Tuesday, September 11, 2018

Prince and the Formosa Singers


He's all the way to the right, a short, stocky guy you might not guess is as wonderful a musician as he is--maybe a comedian. A wry smile. 

When he introduced himself, he said his name was "Prince." I shook his hand, thought he was serious. Maybe he was. But a full minute later, I remembered this musician from the Twin Cities. Duh! He and the choir had just come from Minneapolis. It was a joke. Maybe. Let's just call him that anyway.

I was there because it was my job to welcome them, the Formosa Singers, a marvelously talented group of choristers who make music into miracle by simply combining their marvelous voices. It was my job to be there when the broasted chicken came out in a gorgeous fall evening. Most of the singers had doffed coats and scarves because our beautiful night was their dead of winter. It was my job to make welcome them to town, to make small talk, not a job I'd much prefer if there were alternatives, even--maybe especially--staying home.

Duty calls, so I went and sat down across the picnic table from Prince, who smiled wildly, welcoming-ly, in fact. Was it his first time in the States? No, fourth. Been to Iowa before? No never. Where then? LA, New York. . .No kidding--well, welcome to the rural Midwest. What do you do for a living? Musician.

For reasons I don't know, I thought this was an amateur choir of wonderful singers, but I didn't think they were professionals. 

No kidding, how so? Musical theater. And I teach. And I have a few choirs too. 

He wasn't kidding. 

I'm not particularly adept at small talk, and I knew Taiwan was a polyglot of ethnics, so I asked what might be considered a questionable question. "I was talking to another guy who said that Taiwan was a tangle of languages--so who are your people?" Chancy, I know, but I'd already run out of small talk.

I assumed he'd say he was ethnically Chinese or Korean, but he used a word I don't remember and probably couldn't spell if I did, then told me, as we ate, that he was one of Taiwan's indigenous people, the non-hyphenated, the original islanders. 

No kidding?

And then, "My family has been Christian for four generations," he announced. I wasn't seeking a testimony, so his bringing it up surprised me. He kept going. "My grandmother started a church herself," he said. What he was telling me, I think, is that he was more like me than he assumed I might have thought. 

I asked him how, way back when, his indigenous family had become Christian. He said white people, missionaries--European, American. 

And then, "We are musical--my people. We are known to be good at music and dancing--like your minorities," he said, smiling, a wry smile, this guy who called himself "Prince."

And tell me, I said, in this country, our indigenous would say that people like me--white people--have historically treated them poorly. In Taiwan, that's true too? 

"Yes," he said. "Yes, it is very true." Serious. 

And then there was a call for a group photo. We were through breaking bread. 

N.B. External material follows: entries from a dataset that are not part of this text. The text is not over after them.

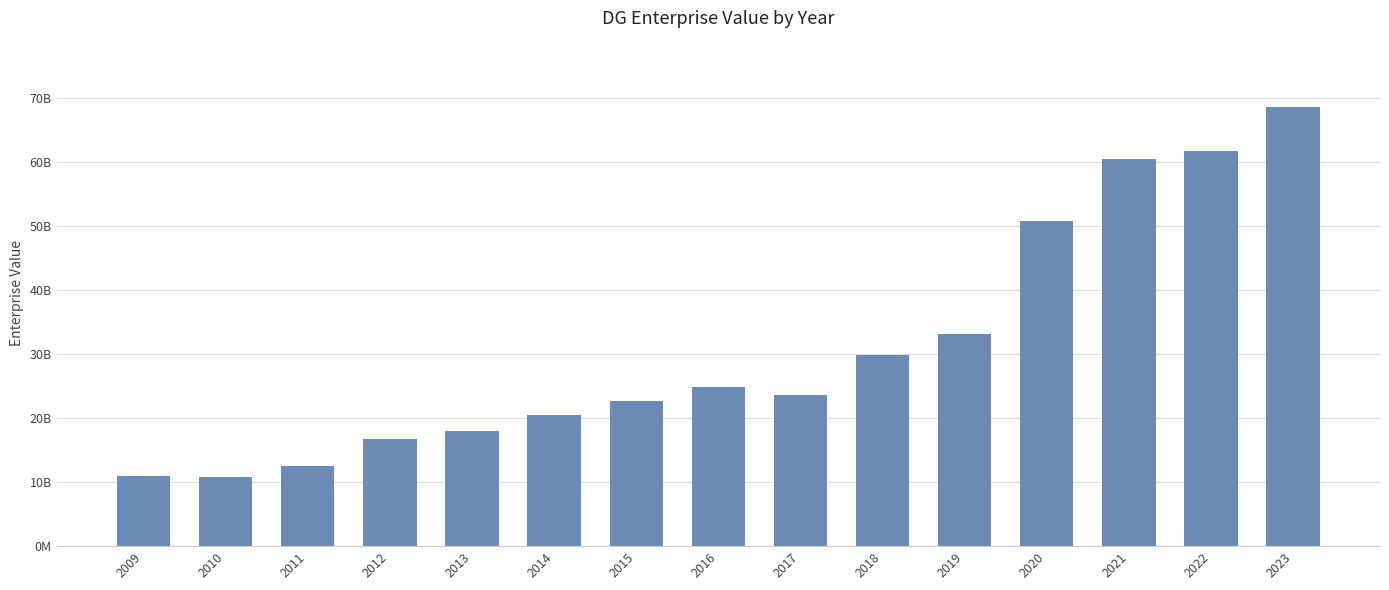

Rank the categories by value from highest to lowest.

2023, 2022, 2021, 2020, 2019, 2018, 2016, 2017, 2015, 2014, 2013, 2012, 2011, 2009, 2010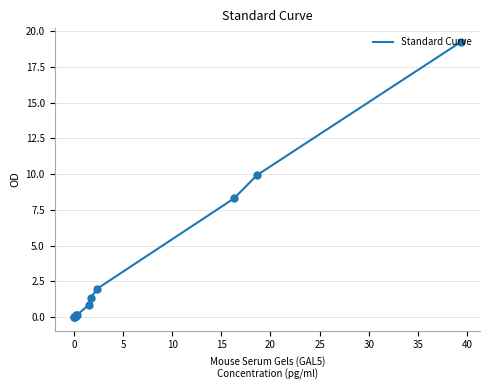

What is the difference between the maximum and minimum values?

19.2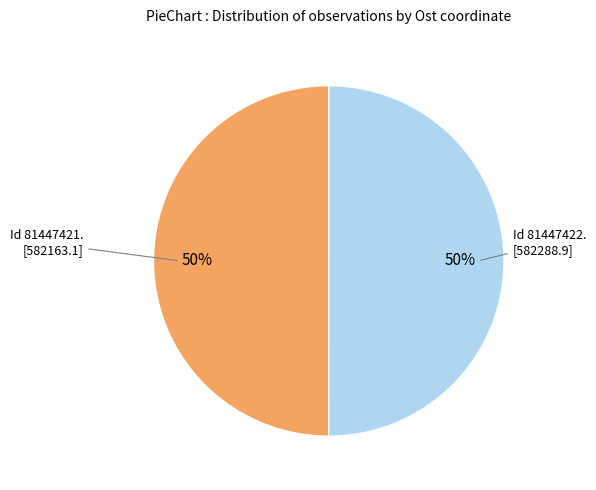

To the nearest percent, what is the average slice percentage?

50%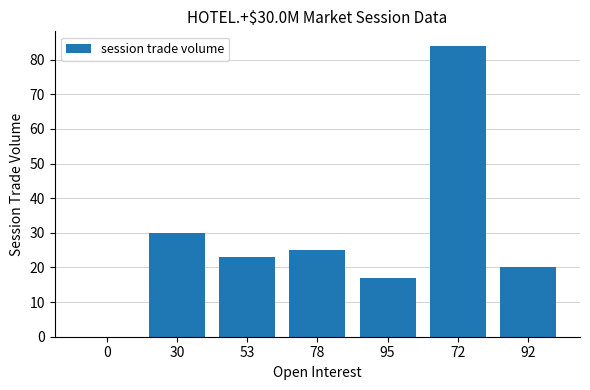

Count the number of data series in this chart.

1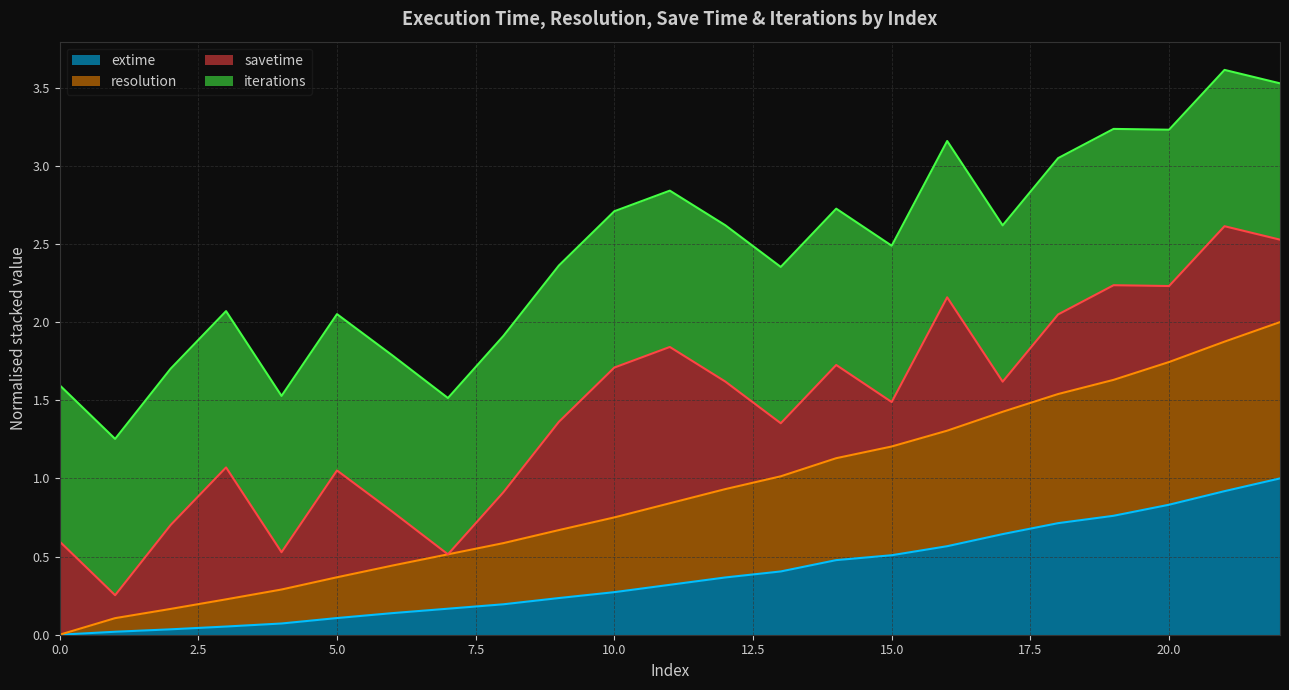

What is the difference between the maximum and minimum values in the extime series?

1.0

Last night, the Formosa Singers enchanted the audience with exquisite harmonies, some Western, most Taiwanese. Prince often led them. He's small and stocky, not quintessential Asian-looking either. He had two solo parts; one of them had the house breathless, a duet that felt torn from the pages of musical theater.  Twice, he accompanied on the sax. His tenor was as precise as it was immense. He's professional, he said. 

He was a marvelous performer, but it wasn't just music he was playing. Maybe it was just me, but I heard a story too.

The guy in the red shirt below--see him?  I'm thinking maybe he was pulling my leg about his name. Then again, maybe not. Maybe his name really is Prince.